> **YOUR ASSIGNMENT**:
Work out the count of lines in the entries below that include "teapot", and write only that count.

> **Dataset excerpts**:
>>>

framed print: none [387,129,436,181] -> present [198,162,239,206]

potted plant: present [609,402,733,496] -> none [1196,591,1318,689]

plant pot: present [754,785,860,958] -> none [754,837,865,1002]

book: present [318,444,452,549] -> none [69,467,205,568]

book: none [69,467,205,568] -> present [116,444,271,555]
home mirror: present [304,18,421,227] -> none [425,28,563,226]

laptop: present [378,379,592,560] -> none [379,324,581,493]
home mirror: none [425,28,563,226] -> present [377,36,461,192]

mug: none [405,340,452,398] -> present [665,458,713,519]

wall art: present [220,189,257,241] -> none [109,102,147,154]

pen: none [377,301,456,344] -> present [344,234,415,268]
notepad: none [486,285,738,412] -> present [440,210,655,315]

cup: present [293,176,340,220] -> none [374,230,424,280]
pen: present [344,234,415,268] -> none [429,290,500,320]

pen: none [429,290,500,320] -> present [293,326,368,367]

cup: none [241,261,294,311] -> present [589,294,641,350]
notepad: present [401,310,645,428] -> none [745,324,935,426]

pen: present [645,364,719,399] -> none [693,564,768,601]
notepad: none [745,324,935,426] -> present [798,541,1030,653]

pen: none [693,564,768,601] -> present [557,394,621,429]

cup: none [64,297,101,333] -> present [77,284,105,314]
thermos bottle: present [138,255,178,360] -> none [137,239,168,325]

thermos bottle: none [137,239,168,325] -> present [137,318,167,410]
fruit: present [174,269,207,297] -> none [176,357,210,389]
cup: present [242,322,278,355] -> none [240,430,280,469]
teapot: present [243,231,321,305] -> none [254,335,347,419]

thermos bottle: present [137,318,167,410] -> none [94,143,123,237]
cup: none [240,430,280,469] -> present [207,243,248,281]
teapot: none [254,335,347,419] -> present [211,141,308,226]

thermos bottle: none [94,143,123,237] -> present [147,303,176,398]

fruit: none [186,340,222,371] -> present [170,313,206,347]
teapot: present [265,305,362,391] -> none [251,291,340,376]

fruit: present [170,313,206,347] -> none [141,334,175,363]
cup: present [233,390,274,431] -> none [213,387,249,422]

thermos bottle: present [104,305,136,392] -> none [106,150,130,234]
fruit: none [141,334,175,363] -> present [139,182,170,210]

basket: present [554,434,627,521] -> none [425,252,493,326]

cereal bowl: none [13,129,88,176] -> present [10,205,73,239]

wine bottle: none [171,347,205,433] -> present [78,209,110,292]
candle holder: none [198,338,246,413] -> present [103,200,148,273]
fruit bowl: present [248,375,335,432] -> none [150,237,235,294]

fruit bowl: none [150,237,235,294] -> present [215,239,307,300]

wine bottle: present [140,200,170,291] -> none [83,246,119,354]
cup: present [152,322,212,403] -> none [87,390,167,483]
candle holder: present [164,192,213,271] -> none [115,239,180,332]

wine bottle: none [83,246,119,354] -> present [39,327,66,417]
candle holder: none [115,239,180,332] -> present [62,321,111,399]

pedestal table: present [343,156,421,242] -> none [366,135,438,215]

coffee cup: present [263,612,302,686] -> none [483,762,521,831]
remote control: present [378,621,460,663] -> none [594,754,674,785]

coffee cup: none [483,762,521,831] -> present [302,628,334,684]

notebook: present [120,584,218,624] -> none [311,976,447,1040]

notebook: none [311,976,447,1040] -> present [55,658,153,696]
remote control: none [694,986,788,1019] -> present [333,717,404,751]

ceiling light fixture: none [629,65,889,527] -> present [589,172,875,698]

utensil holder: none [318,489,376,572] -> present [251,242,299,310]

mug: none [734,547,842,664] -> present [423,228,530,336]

<<<

> **RESULT FOR THIS TASK**:
3